In seguito, Biancaneve e Rosarossa tentarono per giorni di trovare la Casa Sotterranea. Si lanciavano fuori dal sentiero come avevano fatto la prima volta, attraversavano il ruscello, superavano il folto degli alberi dalle barbe di licheni e raggiungevano il punto in cui ricordavano di aver scoperto la finestra nel terreno e il camino fatto di pietre impilate. Ma lì non c’era niente, nemmeno un filo di fumo.
O stavano cercando nel posto sbagliato, o la casa non voleva essere trovata. Dopo giorni di scrupolose ricerche e di rientri al tramonto, Biancaneve e Rosarossa cominciarono a chiedersi cosa ci fosse sul lato opposto del sentiero, verso est. Si imbatterono in qualcos’altro, che stavolta non era nascosto ma sembrava altrettanto interessante: una casa piccola e stretta che sorgeva in mezzo a una radura illuminata dal sole. Gli alti muri e il tetto smerlato erano di legno, e da una parte c’era un recinto per animali. Tutto intorno cresceva un tappeto intessuto di fiori bianchi alti fino alla caviglia.
Sul davanti dell’edificio c’era un cartello, l’invito AVANTI! dipinto ad arco sopra una mano con l’indice teso. Sotto, un altro cartello dondolante riportava la parola BIBLIOTECA scritta a lettere bianche tutte riccioli. Il cuore di Rosarossa fece un balzo. La cosa che le mancava di più era la loro biblioteca. Le bambine si scambiarono un’occhiata, poi si avviarono lungo la sinuosa stradina di pietra che portava alla casa.
Biancaneve bussò alla porta, e quella si spalancò da sola. All’interno c’era puzza di lana bagnata. I “buongiorno” delle due sorelle rimbombarono nell’ingresso. Dopo un attimo di silenzio, ai loro saluti rispose il belato di una capra, subito seguito da un rumore di passi pesanti e irregolari.
«Be’, buongiorno! Chi abbiamo qui, Daisy?» Venne avanti un’anziana signora che camminava tutta di traverso per via di una gamba di legno. Indossava un vestito a maniche lunghe e un maglione esageratamente caldo, tenuto conto che era l’inizio dell’estate. La donna scrutò Biancaneve e Rosarossa da sopra gli occhiali, scostandosi i capelli d’argento sfuggiti a una crocchia arruffata. «Visitatrici! Clienti della biblioteca!» Teneva in braccio una capretta nera, che cominciò subito a masticarle una ciocca di capelli.

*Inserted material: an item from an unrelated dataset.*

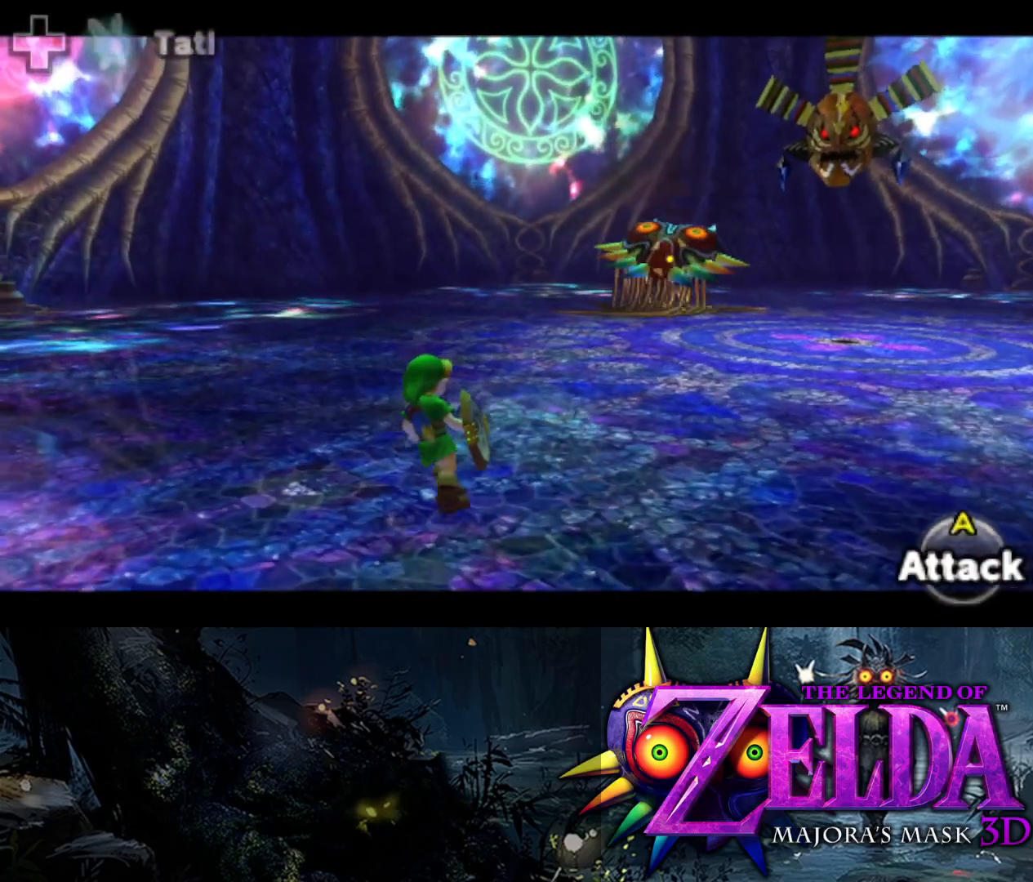
{"buttons": ["L2"], "left_stick": "left", "right_stick": "center", "events": [[233, "left_stick", "left"]]}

«Lei è la Bibliotecaria?» chiese timidamente Rosarossa.
La donna annuì. «E voi chi siete?» domandò.
Le bambine si presentarono. La Bibliotecaria, a sua volta, le presentò prima a Daisy la capra, poi mostrò loro la biblioteca.
Le guidò dal corridoio d’ingresso fino al centro della casa. Biancaneve e Rosarossa guardarono in giro, seguendo con gli occhi una scala a chiocciola di legno e metallo che si avvolgeva su se stessa fino al soffitto e occupava quasi tutto lo spazio disponibile. Sembrava altissima, alta quanto le cime degli alberi. «Prego, fate pure come a casa vostra» disse la Bibliotecaria, posando a terra la capretta. Le sorelle la seguirono, scortate dal cloppete cloppete degli zoccoli di Daisy.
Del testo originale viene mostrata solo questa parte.